▶ Work instructions: Report each line below that carries the word "scroll".

Dataset entries
_ _ _ _ _

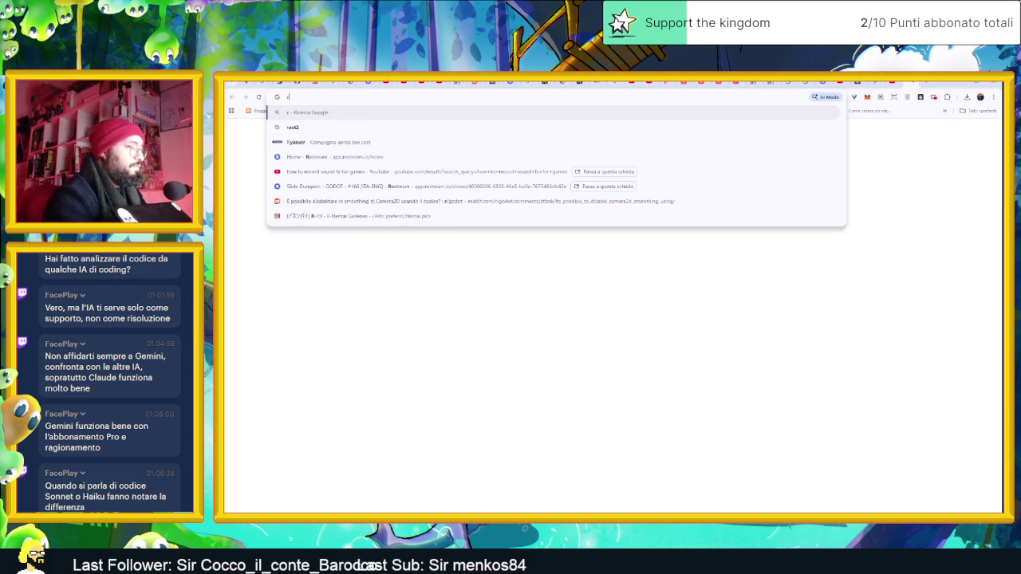
text( go)
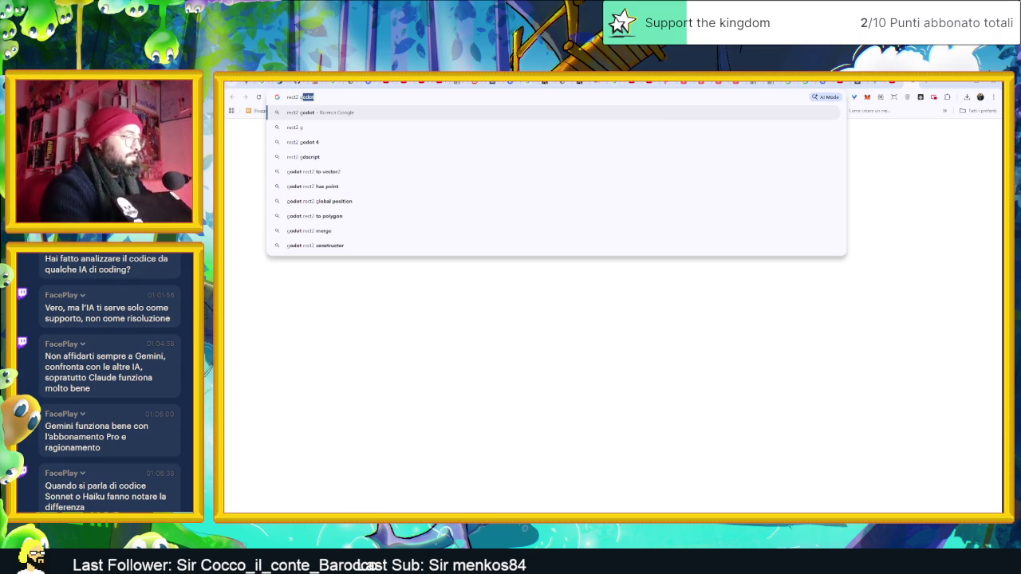
key(Return)
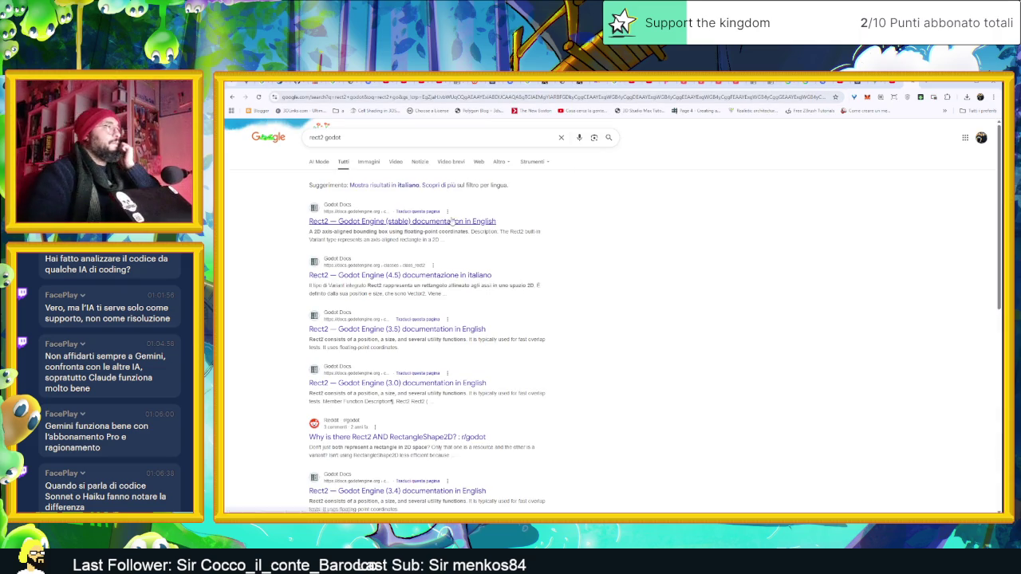
Read the Godot Engine Rect2 class reference down through its methods, then show the desktop
click(453, 220)
scroll(917, 371, down, 3)
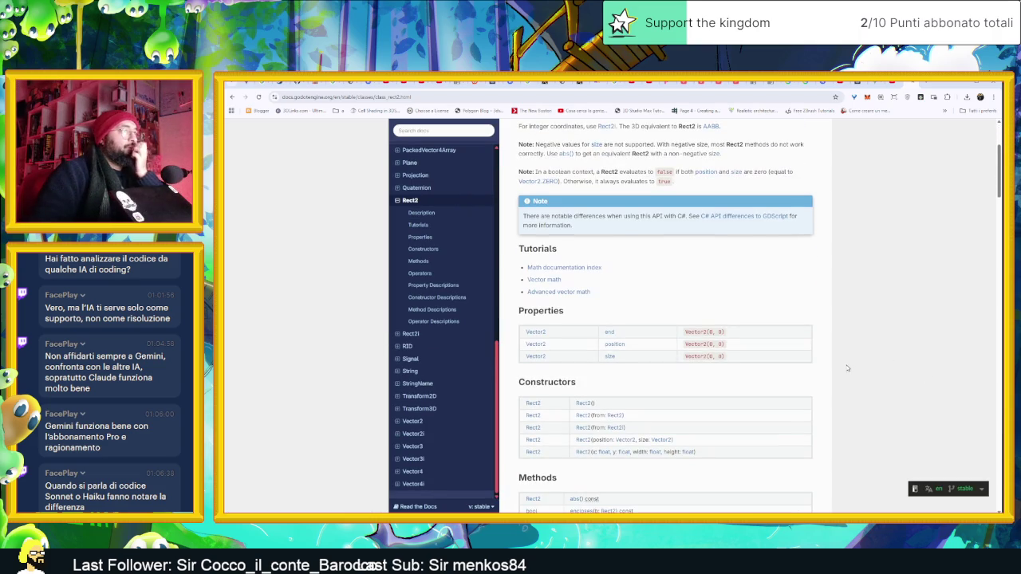
scroll(852, 343, down, 3)
scroll(746, 379, down, 3)
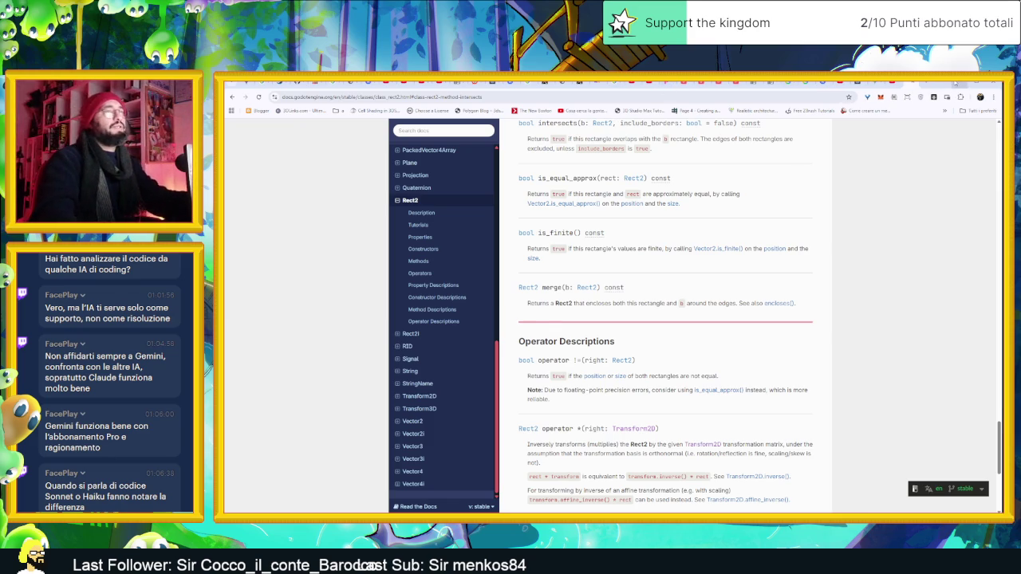
key(super+d)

_ _ _ _ _

▶ Result for this task:
scroll(917, 371, down, 3)
scroll(852, 343, down, 3)
scroll(746, 379, down, 3)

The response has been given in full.